» Exercício escrito:
No trecho sobre o governo, por que o autor gostaria que alguém oferecesse um prêmio por uma definição da palavra “governo”? Responda com o motivo que o próprio texto dá.

» Trecho selecionado:
Escrito por: Frédéric Bastiat
Traduzido por: Wallace Nascimento (@SrNascimento40)
Revisado por: Laís Ribeiro (@laiscapitalisz)


Gostaria que alguém oferecesse um prêmio – não de cem francos, mas de um milhão, com coroas, medalhas e faixas – para uma boa, simples e inteligível definição da palavra “governo”. Que serviço imenso prestaria à sociedade!

O governo! O que é isso? Onde está? O que é que ele faz? O que é que deve fazer? Tudo o que sabemos é que é um personagem misterioso; e certamente, é o mais solicitado, o mais atormentado, o mais sobrecarregado, o mais admirado, o mais acusado, o mais invocado, e o mais provocado, de qualquer personagem do mundo.

Não tenho o prazer de conhecer o meu leitor, mas apostaria dez para um que nos últimos seis meses ele anda criando utopias, e se assim for, ele está à procura do governo para a sua realização. E se o leitor for uma senhora, não tenho dúvidas de que ela está sinceramente desejosa de ver todos os males da humanidade sofredora remediados, e que ela pensa que isso poderia facilmente ser feito, se o governo apenas o assumisse.

» Extrato de dados:
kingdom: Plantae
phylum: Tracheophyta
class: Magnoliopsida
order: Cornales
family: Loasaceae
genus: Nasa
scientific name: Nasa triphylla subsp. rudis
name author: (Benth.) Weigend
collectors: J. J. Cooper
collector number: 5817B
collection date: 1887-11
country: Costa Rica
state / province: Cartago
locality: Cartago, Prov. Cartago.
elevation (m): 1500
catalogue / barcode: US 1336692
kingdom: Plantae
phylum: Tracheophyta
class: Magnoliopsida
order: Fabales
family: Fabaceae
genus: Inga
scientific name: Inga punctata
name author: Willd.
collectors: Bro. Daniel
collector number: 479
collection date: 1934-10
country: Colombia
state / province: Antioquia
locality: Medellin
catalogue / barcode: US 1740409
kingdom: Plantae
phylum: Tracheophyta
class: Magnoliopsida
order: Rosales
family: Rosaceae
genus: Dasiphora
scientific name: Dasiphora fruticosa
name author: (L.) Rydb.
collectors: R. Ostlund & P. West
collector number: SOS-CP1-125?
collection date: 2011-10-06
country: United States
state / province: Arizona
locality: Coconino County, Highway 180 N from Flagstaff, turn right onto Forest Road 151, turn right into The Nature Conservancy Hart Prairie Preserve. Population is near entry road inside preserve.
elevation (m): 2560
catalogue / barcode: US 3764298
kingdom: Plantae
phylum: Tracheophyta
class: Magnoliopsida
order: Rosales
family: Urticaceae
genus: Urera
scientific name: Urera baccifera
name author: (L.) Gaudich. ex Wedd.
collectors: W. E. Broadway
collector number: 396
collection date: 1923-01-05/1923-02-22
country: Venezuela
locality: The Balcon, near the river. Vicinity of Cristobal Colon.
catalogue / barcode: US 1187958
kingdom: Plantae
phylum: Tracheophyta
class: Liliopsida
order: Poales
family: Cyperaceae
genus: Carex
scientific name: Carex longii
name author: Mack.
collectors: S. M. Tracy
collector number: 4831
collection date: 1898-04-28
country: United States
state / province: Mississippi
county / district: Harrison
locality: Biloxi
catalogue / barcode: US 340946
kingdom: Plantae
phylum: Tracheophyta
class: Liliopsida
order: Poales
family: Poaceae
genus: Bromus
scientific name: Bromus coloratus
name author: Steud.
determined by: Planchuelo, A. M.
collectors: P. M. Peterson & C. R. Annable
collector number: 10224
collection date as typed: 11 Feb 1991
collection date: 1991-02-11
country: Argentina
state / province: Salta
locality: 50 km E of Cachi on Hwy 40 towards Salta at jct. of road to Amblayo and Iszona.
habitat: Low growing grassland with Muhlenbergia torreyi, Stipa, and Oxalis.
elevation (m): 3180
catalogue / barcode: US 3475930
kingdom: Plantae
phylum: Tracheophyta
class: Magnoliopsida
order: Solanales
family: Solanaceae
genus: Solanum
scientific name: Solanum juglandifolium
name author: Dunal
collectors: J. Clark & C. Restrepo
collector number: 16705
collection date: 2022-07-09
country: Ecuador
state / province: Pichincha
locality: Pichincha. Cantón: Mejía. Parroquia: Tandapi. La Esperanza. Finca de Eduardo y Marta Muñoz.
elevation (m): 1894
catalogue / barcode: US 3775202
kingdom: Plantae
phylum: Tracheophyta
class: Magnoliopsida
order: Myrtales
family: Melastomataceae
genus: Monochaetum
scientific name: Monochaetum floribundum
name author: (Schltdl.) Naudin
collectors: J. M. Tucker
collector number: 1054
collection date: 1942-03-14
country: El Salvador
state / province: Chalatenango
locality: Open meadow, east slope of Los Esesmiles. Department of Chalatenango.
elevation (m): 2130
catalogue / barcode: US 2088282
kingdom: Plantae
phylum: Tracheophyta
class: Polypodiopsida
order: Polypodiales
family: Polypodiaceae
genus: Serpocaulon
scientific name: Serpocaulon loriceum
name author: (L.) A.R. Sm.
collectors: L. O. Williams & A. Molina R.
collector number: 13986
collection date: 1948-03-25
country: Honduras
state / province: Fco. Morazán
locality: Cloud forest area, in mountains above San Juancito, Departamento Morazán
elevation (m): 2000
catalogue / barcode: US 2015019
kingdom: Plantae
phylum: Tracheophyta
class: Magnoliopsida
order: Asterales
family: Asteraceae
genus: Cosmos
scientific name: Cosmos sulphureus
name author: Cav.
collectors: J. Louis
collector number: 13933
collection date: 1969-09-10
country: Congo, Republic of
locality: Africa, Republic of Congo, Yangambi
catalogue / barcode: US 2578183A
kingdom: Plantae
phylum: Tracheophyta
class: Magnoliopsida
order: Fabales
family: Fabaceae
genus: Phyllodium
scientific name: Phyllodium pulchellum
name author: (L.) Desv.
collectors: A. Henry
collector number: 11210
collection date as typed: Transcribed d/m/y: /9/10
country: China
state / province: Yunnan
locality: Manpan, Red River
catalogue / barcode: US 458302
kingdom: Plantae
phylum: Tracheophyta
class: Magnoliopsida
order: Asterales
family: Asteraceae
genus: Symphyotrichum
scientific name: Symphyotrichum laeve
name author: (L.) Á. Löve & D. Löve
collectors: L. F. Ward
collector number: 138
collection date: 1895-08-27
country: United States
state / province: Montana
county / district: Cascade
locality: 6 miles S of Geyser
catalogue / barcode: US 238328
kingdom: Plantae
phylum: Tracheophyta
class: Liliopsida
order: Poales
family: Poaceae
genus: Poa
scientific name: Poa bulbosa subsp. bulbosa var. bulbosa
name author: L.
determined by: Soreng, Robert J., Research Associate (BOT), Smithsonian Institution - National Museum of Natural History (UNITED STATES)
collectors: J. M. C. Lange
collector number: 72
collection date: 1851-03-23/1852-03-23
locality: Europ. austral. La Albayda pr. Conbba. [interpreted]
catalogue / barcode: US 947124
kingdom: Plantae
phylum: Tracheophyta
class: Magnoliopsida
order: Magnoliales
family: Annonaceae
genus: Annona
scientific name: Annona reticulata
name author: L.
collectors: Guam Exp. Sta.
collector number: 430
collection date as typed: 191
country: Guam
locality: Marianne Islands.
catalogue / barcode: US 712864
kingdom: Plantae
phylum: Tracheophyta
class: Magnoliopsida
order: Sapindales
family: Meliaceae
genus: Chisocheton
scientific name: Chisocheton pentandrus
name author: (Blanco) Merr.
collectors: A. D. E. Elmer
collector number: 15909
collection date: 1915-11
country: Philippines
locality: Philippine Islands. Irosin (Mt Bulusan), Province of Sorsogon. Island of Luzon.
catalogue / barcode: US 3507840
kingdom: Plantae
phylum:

» Resolução do exercício:
Porque, segundo o texto, uma definição boa, simples e inteligível da palavra “governo” prestaria um serviço imenso à sociedade.